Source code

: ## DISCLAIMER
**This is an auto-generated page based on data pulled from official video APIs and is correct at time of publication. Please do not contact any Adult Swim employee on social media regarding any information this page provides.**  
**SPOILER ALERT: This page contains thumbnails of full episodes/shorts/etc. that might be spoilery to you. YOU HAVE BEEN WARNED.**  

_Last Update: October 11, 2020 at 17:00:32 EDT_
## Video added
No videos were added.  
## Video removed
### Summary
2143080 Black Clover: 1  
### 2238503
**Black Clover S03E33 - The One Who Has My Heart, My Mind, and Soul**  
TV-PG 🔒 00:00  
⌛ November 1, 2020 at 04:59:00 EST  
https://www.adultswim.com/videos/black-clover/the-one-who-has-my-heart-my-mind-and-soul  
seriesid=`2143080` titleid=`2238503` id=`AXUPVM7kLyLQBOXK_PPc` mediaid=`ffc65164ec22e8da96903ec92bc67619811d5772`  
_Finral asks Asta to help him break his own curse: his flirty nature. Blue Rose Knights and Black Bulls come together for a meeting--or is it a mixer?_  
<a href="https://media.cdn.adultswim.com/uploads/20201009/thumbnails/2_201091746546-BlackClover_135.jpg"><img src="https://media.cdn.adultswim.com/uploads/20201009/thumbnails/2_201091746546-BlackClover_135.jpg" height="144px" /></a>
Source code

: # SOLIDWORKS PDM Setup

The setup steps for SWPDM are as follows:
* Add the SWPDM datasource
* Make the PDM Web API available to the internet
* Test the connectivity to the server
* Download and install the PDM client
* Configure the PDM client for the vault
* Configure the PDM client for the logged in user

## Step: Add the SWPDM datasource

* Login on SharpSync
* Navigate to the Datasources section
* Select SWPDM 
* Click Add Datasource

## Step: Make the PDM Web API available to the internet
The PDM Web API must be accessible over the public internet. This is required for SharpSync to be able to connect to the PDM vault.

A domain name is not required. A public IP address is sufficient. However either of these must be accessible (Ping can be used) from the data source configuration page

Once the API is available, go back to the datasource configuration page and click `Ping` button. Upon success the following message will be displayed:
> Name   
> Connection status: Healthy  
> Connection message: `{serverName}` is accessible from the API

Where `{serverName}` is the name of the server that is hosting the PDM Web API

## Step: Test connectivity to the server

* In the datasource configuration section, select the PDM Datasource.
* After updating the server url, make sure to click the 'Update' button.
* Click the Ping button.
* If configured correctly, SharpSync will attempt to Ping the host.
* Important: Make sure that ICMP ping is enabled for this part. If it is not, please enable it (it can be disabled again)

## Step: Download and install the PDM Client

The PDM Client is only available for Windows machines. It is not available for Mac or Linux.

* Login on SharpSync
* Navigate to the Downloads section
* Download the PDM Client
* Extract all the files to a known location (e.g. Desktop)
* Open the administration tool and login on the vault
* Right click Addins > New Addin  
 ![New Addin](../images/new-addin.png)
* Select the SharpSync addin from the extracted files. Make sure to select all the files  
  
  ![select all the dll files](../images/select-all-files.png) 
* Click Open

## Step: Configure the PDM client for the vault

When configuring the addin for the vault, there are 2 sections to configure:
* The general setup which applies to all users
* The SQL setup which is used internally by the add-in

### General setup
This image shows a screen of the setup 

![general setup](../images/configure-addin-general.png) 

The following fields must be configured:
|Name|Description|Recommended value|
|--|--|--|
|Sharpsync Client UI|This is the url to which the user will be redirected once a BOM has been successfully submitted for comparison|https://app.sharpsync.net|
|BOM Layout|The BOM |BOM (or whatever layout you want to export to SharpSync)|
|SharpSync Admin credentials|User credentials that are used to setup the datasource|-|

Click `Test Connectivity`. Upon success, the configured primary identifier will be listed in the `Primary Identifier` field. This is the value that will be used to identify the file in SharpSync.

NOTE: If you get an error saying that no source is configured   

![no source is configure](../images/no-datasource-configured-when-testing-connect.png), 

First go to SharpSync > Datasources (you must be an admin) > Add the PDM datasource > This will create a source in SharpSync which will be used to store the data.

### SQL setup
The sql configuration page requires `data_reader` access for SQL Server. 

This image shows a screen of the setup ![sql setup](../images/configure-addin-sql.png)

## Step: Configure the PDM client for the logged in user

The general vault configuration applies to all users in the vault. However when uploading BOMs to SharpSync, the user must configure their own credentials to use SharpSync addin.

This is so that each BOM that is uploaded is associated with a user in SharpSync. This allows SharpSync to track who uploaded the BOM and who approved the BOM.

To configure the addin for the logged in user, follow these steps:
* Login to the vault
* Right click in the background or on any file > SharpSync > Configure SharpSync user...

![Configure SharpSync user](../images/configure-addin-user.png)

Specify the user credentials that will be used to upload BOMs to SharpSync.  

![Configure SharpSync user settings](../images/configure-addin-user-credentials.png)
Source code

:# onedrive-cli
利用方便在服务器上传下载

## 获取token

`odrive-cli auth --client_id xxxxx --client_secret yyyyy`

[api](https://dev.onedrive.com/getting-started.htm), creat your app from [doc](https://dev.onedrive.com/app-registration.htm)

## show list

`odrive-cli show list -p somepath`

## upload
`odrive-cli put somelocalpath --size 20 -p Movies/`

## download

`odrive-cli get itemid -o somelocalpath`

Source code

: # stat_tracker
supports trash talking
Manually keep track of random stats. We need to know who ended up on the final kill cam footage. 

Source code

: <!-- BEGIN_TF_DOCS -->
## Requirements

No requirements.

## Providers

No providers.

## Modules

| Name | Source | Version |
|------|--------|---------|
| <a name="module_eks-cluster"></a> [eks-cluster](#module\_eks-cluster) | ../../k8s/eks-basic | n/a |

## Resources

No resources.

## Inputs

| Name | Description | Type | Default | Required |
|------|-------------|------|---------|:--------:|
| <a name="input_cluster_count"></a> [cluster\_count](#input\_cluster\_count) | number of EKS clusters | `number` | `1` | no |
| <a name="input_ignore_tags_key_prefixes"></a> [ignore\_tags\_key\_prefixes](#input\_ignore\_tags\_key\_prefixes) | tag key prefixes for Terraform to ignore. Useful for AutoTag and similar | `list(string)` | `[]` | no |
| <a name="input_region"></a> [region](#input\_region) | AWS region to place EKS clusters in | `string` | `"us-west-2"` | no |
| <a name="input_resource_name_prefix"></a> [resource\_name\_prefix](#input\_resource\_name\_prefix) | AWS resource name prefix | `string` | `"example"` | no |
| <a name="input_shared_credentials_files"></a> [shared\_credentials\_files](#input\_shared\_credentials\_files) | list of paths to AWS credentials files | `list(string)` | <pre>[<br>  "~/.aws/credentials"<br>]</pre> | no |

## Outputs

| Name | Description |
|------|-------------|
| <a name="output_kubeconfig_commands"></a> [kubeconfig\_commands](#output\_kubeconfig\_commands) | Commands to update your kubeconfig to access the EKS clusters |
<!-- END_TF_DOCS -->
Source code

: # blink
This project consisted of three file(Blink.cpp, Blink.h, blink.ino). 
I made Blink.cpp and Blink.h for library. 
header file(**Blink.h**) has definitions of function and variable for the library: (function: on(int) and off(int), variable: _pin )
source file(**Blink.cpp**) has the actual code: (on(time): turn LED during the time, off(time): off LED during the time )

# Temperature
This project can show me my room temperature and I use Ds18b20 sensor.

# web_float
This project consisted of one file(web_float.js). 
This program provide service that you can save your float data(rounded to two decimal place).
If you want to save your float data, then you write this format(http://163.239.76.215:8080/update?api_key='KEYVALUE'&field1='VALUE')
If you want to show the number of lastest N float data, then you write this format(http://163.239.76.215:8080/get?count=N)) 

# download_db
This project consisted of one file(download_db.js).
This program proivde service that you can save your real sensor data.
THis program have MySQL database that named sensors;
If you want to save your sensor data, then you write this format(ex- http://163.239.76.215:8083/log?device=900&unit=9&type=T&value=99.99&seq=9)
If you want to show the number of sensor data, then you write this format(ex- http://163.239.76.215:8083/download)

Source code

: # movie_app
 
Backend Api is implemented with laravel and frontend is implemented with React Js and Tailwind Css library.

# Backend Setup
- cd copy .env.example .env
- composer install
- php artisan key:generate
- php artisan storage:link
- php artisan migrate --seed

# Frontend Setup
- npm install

========

Task prompt
Return every line in the entries that contains the string "vault". Letter case matters.

Finished exercise
* Configure the PDM client for the vault
The PDM Web API must be accessible over the public internet. This is required for SharpSync to be able to connect to the PDM vault.
* Open the administration tool and login on the vault
## Step: Configure the PDM client for the vault
When configuring the addin for the vault, there are 2 sections to configure:
The general vault configuration applies to all users in the vault. However when uploading BOMs to SharpSync, the user must configure their own credentials to use SharpSync addin.
* Login to the vault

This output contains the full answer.